Explaining why the $F(x,y)=x^2+y^2$ has a minimum on $xy = 3$ but not a maximum 
I have been asked to find the minimum value of the function $F:\Bbb{R}^2\to\Bbb{R}$, $F(x,y)=x^2+y^2$ on the curve $xy = 3$.

I found the minimum value with using Lagrange multipliers theorem. The answer is $(-\sqrt{3},-\sqrt{3})$ and $(\sqrt{3}, \sqrt{3})$; and when you place these into the function, the value is $6$, so the minimum value is $6$.
There are two problems now:

*

*In class the only way we learn to say if its minimum or maximum is to use weirshtrass theorem that saying that the function gets max and min and than choose between the potential max and min points. Here, i can't use weirshtrass theorem so i am not sure how i am supposed to prove this is a minimum point and not maximum point. I thought of taking another random point on the curve and just say that it's smaller than it but it's look not formal and strong.

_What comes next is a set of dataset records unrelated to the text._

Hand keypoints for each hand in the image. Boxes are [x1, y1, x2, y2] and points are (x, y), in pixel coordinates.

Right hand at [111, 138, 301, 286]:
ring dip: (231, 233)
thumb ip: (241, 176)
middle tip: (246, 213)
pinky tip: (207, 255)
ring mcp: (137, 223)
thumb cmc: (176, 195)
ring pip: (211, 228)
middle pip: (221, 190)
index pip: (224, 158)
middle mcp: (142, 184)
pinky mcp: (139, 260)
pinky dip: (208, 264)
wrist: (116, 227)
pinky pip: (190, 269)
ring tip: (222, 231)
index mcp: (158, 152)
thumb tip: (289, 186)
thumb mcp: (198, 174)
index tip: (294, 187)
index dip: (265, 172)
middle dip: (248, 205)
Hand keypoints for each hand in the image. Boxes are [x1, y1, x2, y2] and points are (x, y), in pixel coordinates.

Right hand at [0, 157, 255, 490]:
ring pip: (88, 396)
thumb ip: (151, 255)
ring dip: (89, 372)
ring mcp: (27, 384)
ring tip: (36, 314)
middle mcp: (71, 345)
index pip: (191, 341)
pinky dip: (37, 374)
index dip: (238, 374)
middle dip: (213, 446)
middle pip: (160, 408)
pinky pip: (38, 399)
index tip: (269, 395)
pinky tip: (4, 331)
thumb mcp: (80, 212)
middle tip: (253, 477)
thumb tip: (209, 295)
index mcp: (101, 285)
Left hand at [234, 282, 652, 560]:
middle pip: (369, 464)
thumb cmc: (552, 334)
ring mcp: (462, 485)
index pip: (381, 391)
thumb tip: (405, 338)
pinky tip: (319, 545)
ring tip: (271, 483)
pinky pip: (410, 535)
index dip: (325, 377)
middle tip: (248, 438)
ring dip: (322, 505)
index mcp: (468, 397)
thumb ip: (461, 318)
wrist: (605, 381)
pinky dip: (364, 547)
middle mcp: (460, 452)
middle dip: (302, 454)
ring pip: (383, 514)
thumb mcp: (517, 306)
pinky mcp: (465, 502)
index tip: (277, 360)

*I need to explain why the function has minimum on the curve but does not have a maximum on the curve. I don't know what they want from me and how I am supposed to approach it.
At the bottom line, I think they miss to teach us all we need in class, so I am asking for explanation or a link to a video with explanation to this problem.
 A: For the maximum, you can prove that F isn't bounded on the curve xy=3.
For any bound $M \geq 6$, we have with $(x,y) := (M,\frac{3}{M})$ that $xy=3$ and $f(x,y) = x^2 + y^2 = M^2 + \frac{9}{M^2} > M$
A: I edit my post to try to make the argument more clear.
$1$ variable case.
Claim: take $f:\mathbb{R} \to \mathbb{R}$ continuous such that $\lim_{x\to{-\infty}}f(x)=\lim_{x\to +\infty}f(x)=+\infty$ then $f$ has a minimum (not a maximum obviusly), this property is called coercivity. An example of coercive function is $ f_1(x)=x^2$ but also $f_2(x)=x^2+\arctan(45+\sin(x^{2/5}))$. They both explode to $+ \infty $ as $|x|$ grows. You can intuitively see that the minimum cannot be found far away from $0$ because they will be grater and grater as we move away. Rigorously take $f(0)=c$ the definitions of limits give us that there exists  a constant $R>0$ such that if $x>R$ then $f(x)>c$ , and if $x<-R$ $f(x)>c$. Therefore the $$\inf_\mathbb{R} f(x)=\inf_{[-R,R]}f(x)$$
the second infimum exists and is a minimum by Weierstass because we have restricted to a compact set ( we are not so far away from $0$).
2 variable case
The idea is the same, you have to observe that the function grows as you move away from the origin. For example you find that there is one point where the function attains the value $6$, now you can search the minimum only in the set $\{xy=3\} \cap \{x^2+y^2 \le 6\}$ which is compact!
In this case compactness is easy and I see now that coercivity is not needed, altought if you want to maximize a generic function $G(x,y)$ over $\mathbb{R}^2$ you need precisely this property.
A: Convert this into polar coordinates,
$x = r\cos\theta, y = r\sin\theta$
Curve $xy = 3 \implies r^2 \sin2\theta = 6$
We need to find min and max of $ \displaystyle f(r, \theta) = r^2 = \frac{6}{\sin2\theta} $
As $r \in \mathbb{R}, \sin2\theta \geq 0$ and $f$ is minimum when $\sin2\theta$ is maximum which is $1$.
$\therefore \min f(r, \theta) = 6$
Also you can clearly see there is no maximum as $\theta \to n\pi/2, f \to \infty$.